Third, a significant challenge for data analyses was the substantial
percentage of missing values, primarily due to post-treatment symptom
severity questionnaires missing in the original files. Whereas trauma
and intervention ratings had no missing values and missingness was low
on sociodemographic variables, treatment-related variables, and
pre-treatment BDI-II and BAI questionnaires, at post-treatment, both
BDI-II (37.06% missingness) and BAI (43.24% missingness) suffered from
missing data. Missingness on the GSI was even higher (pre-treatment:
23.24%, post-treatment: 65.00%). For further information on missing
values, see Supplemental Material, Table 7.
We applied Multiple Imputation (Rubin, 1987) for missing BAI and BDI-II
values to minimize bias due to missing values during hypotheses testing.

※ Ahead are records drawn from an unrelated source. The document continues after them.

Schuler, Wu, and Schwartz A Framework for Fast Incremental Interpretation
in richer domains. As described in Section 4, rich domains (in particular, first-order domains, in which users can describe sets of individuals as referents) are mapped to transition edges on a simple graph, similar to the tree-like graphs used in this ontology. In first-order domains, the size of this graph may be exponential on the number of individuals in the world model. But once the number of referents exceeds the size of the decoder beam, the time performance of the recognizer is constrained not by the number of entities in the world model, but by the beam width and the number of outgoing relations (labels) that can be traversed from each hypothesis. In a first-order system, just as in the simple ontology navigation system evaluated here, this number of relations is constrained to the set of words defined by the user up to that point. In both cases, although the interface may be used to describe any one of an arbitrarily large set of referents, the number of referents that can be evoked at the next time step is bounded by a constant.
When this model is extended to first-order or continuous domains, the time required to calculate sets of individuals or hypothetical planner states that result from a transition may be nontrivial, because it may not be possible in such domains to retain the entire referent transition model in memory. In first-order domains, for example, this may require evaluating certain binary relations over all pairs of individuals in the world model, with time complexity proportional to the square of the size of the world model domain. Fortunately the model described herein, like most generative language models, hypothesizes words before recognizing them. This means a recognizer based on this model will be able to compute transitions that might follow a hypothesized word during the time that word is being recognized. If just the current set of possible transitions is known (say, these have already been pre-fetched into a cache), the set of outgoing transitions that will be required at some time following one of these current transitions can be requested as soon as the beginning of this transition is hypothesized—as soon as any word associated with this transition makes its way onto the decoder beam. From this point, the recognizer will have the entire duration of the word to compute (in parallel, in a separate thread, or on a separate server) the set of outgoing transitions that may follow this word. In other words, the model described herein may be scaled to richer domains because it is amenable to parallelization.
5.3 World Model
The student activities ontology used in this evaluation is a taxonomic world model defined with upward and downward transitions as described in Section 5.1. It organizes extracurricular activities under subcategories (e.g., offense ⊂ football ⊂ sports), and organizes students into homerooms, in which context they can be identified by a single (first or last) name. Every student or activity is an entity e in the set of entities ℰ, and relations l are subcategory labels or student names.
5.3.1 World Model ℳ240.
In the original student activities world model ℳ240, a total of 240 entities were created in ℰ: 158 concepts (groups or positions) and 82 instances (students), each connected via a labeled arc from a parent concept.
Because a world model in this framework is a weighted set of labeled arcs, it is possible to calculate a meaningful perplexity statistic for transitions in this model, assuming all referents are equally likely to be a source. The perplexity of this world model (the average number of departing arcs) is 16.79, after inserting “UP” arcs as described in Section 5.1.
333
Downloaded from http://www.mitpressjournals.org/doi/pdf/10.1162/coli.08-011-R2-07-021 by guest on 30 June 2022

We used fully conditional specification and a two-level imputation model
for longitudinal data, including all model-relevant variables and their
interaction terms as well as auxiliary variables with a correlation of
at least r \(\geq\) .2 with either the imputed variable or
missingness (Kleinke, Reinecke, Salfrán, & Spiess, 2020; Spiess,
Kleinke, & Reinecke, 2021; van Buuren, 2018). Fifty imputed data sets
were generated with 20 iterations each (White, Royston, & Wood, 2011).
For the GSI, the percentage of missing values at post-treatment exceeded
50%, making it prone to estimation errors even using Multiple
Imputation (Barzi & Woodward, 2004; Marshall, Altman, Royston, &
Holder, 2010). Hence, contrary to the preregistration, we excluded the
GSI from further analysis.
Hypothesis Testing.
Finally, to investigate differences between the trauma groups in
categorical outcome measures, e.g., trauma-specific interventions and
Reliable Change Index, Fisher’s exact tests were conducted and pooled in
case of missingness as proposed by Eekhout, Wiel, and Heymans (2017).

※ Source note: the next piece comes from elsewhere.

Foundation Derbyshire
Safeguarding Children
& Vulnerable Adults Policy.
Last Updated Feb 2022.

Differences between the two trauma groups in continuous outcome
variables were tested using between-subjects t -tests. Differences
between the trauma groups, the depression groups, and the intervention
groups in symptom severity trajectories were tested using the
recommended pooling procedure for multi-parameter pooling of mixed
designs described by van Ginkel and Kroonenberg (2014). We deviated from
the pre-registered mixed-effects ANOVA models because of the multiple
imputation context. Instead, we compared linear mixed effects models
with and without the time, trauma, depression, and intervention factors
and applied the D1 pooling method (Grund, Lüdtke, & Robitzsch, 2016).

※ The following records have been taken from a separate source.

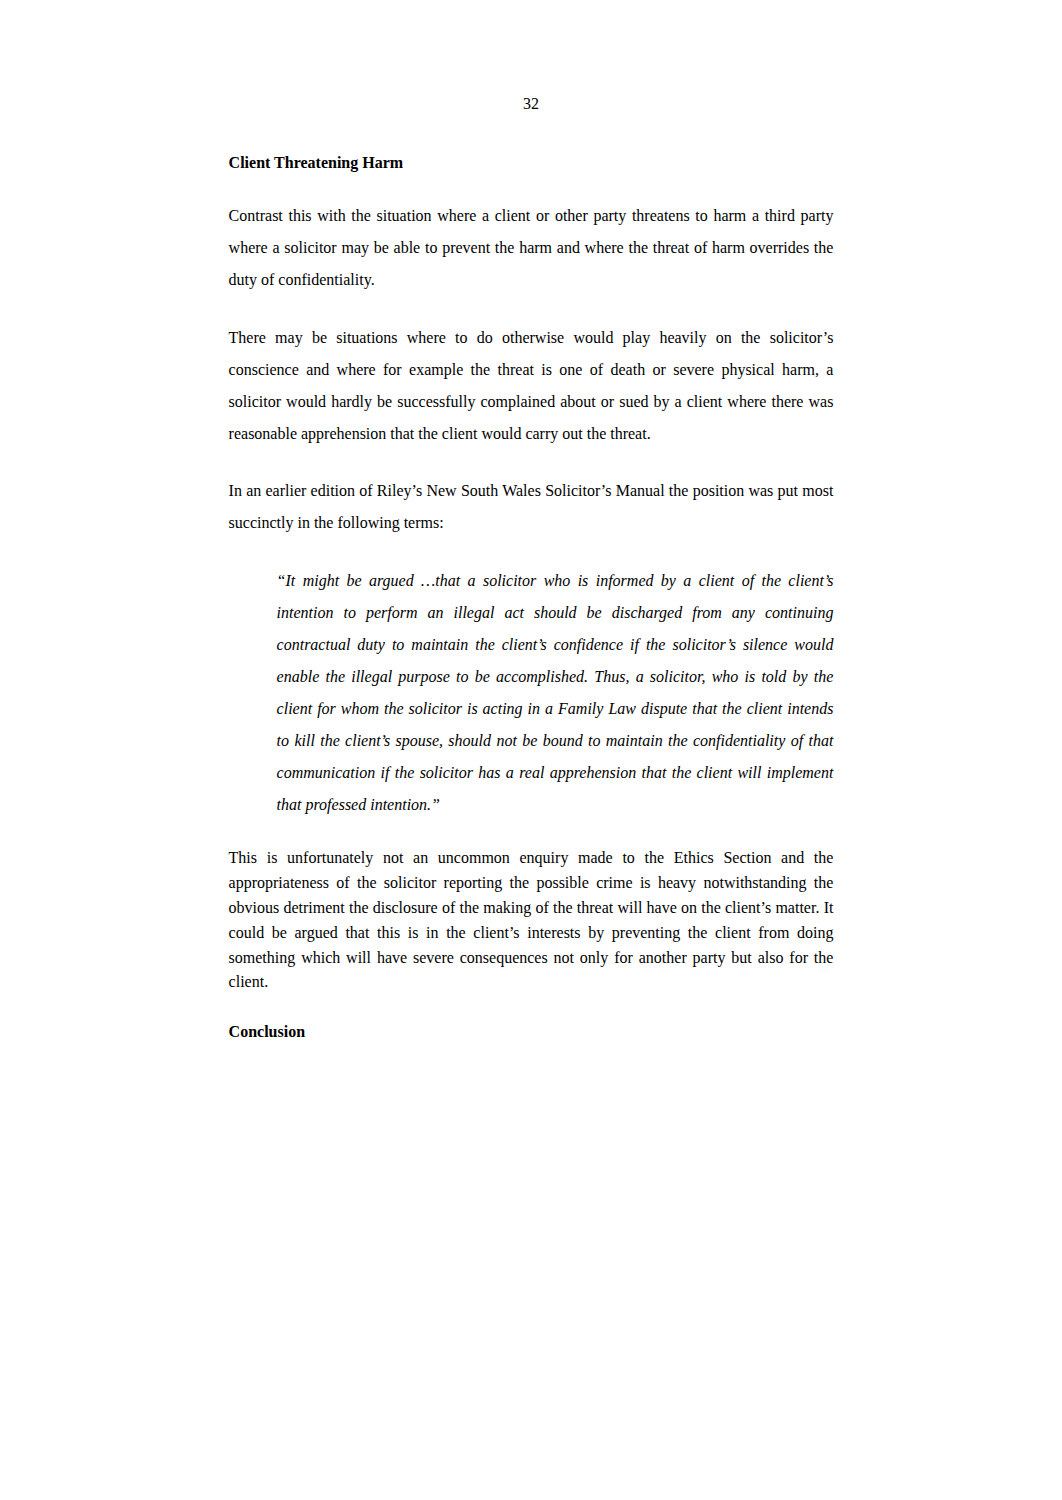32
Client Threatening Harm
Contrast this with the situation where a client or other party threatens to harm a third party where a solicitor may be able to prevent the harm and where the threat of harm overrides the duty of confidentiality.
There may be situations where to do otherwise would play heavily on the solicitor’s conscience and where for example the threat is one of death or severe physical harm, a solicitor would hardly be successfully complained about or sued by a client where there was reasonable apprehension that the client would carry out the threat.
In an earlier edition of Riley’s New South Wales Solicitor’s Manual the position was put most succinctly in the following terms:
“It might be argued …that a solicitor who is informed by a client of the client’s intention to perform an illegal act should be discharged from any continuing contractual duty to maintain the client’s confidence if the solicitor’s silence would enable the illegal purpose to be accomplished. Thus, a solicitor, who is told by the client for whom the solicitor is acting in a Family Law dispute that the client intends to kill the client’s spouse, should not be bound to maintain the confidentiality of that communication if the solicitor has a real apprehension that the client will implement that professed intention.”
This is unfortunately not an uncommon enquiry made to the Ethics Section and the appropriateness of the solicitor reporting the possible crime is heavy notwithstanding the obvious detriment the disclosure of the making of the threat will have on the client’s matter. It could be argued that this is in the client’s interests by preventing the client from doing something which will have severe consequences not only for another party but also for the client.
Conclusion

Full models always contained the factors of time point and trauma and
their interaction in the fixed part and contained random intercepts by
patient. The full model for the effect of the depression group
(Hypothesis 2c) additionally contained a depression factor and its
interaction effects. The full model for the effect of trauma-specific
interventions (Hypothesis 4) contained an intervention factor and its
interaction effects and number of therapy sessions as a covariate. In
line with Ludbrook (2013), we used one-sided tests for pre-registered
hypotheses. The standard significance level of p < .050
was set for all tests. The Bonferroni method was applied to adjust for
multiple comparisons in case of multiple testing.